En todo caso, la preocupación por los comportamientos de las masas no es nueva. Recordemos que en la célebre sesión de la Convención francesa de 1793, en que se abrió un encendido debate sobre la pena de muerte de Luis XVI, el diputado Lanjuinais, después de escuchar la defensa del monarca, exhortó a los convencionales a que “no se dejen arrastrar por la opinión de la masa, que en un instante pasa del odio a la compasión y de ésta al amor”. Quiso decir con ello que la masa es muy variable en sus ideas y sentimientos y que muy fácilmente pasa del un extremo al otro: del odio al amor o del amor al odio, de la calma a la tempestad o de la tempestad a la calma.
Fue precisamente el comportamiento de las multitudes durante los episodios de la Revolución Francesa el que inspiró el estudio de la psicología de las masas por parte de Braskovic, Sighele, Le Bon, McDougall y otros pensadores.
Sobre la base de las investigaciones de Gustavo Le Bon, el psicoanalista austriaco Sigmund Freud formuló sus hipótesis al respecto en su conocido libro “Psicología de las Masas” y José Ortega y Gasset habló de la “rebelión de las masas” y de la presencia del “hombre-masa” como protagonista de la acción política contemporánea.

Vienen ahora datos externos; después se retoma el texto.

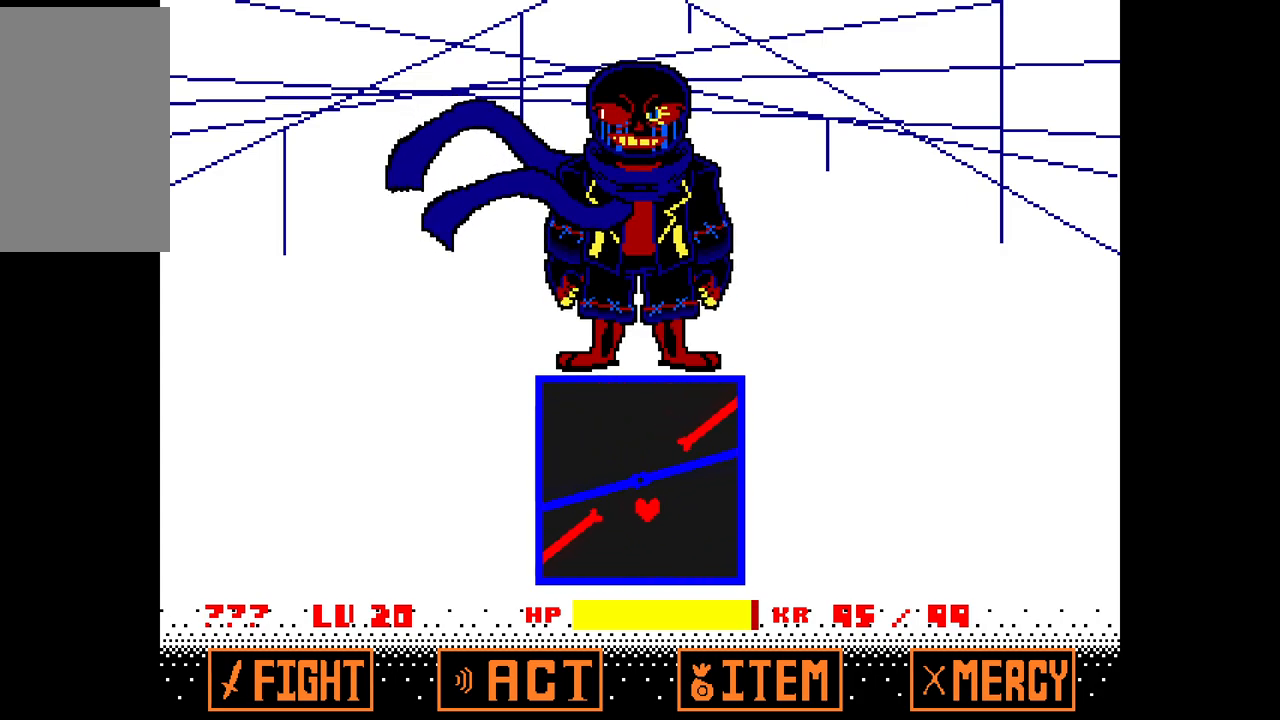
{"keys": ["up"], "events": [[150, "right", "up"], [183, "up", "down"]]}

La afirmación central de estos pensadores es que la piscología individual y la psicología de masas tienen marcadas diferencias entre sí. La primera profundiza sus indagaciones en el oscuro mundo de los instintos, disposiciones anímicas, móviles, reacciones y conductas de los individuos aislados. La segunda, en los cambios del comportamiento de ellos cuando se incorporan a una multitud y forman una “masa psicológica”, que es un ente diferente de las unidades humanas que lo integran. Esto hace que la psicología formal sea insuficiente para hacer luz sobre la manera de pensar, de sentir y de obrar del grupo. Muchas de sus reacciones resultan inesperadas desde el punto de vista de la psicología individual.
Cuando una persona se “funde” con otras en el seno de una multitud y se somete a los efluvios que de ésta emanan, desciende varios peldaños en la escala de la cultura y experimenta la disolución de su personalidad en la vorágine masiva.

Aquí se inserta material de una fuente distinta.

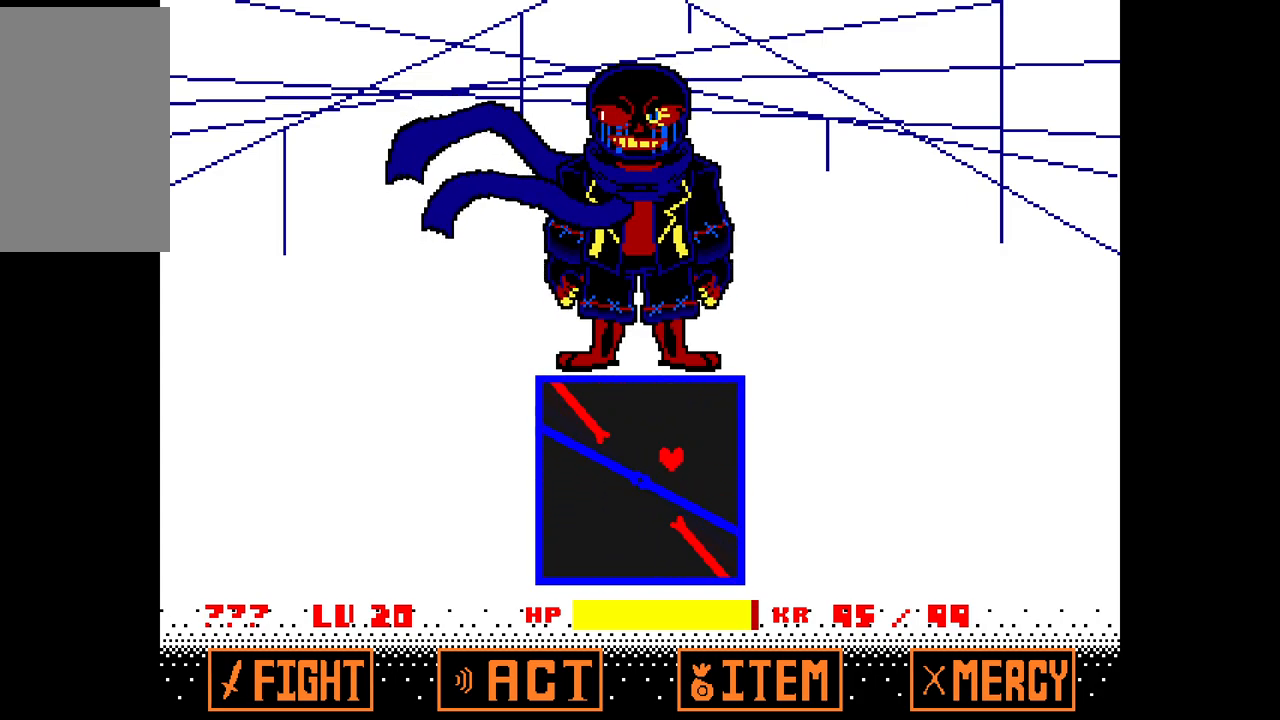
{"keys": ["down"], "events": [[17, "left", "down"], [17, "up", "up"], [300, "down", "down"], [350, "left", "up"]]}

Se produce un fenómeno muy parecido al de la hipnosis. La masa hipnotiza al individuo y le pone bajo sus órdenes. Este difícilmente puede resistir esa mezcla de fascinación y de temor que en su ánimo suscita la presencia vibrante de la multitud. Simplemente se entrega a sus designios. Pierde su sentido crítico. Su voluntad y su discernimiento quedan abolidos temporalmente. Se deja invadir por la emoción de los demás y con la suya aumenta la de ellos. La exaltación emotiva se propaga. En ese momento la masa está lista para ser inducida por alguien, bien por el líder tradicional, bien por el líder improvisado al que las circunstancias del momento le entregan esta posibilidad. Los individuos sólo obedecen e imitan.
Freud afirma que todo “lo reprimido” en la vida cotidiana, por los usos y las convenciones sociales e incluso por las convicciones éticas de cada persona, salen a flote y el “inconsciente” se manifiesta con toda su fuerza dentro de la multitud. Cada persona, en esa circunstancia, puede permitirse concesiones a instintos que reprimiría normalmente en su vida ordinaria. Y estas ”fuerzas reprimidas” se expanden y se contagian entre los miembros de la multitud, que actúa con una sobrecarga emotiva. Por eso ella es capaz de los mayores heroísmos y también de las conductas más cobardes, de los actos más nobles y de los más villanos.
La multitud es irritable, impulsiva e inestable. Se deja guiar por el “inconsciente” en donde están almacenadas todas las represiones del “yo” consciente de las personas. Lo que ellas no hacen en su vida diaria por temor a las leyes o por mandato de sus normas morales lo pueden hacer en el seno de la multitud. El hombre culto y respetuoso puede volverse un bárbaro y asumir toda la violencia, espontaneidad y primitivismo de la masa. El pusilánime, rodeado de la fuerza de la multitud, se torna valiente e incluso temerario. El egoísta puede volverse altruista.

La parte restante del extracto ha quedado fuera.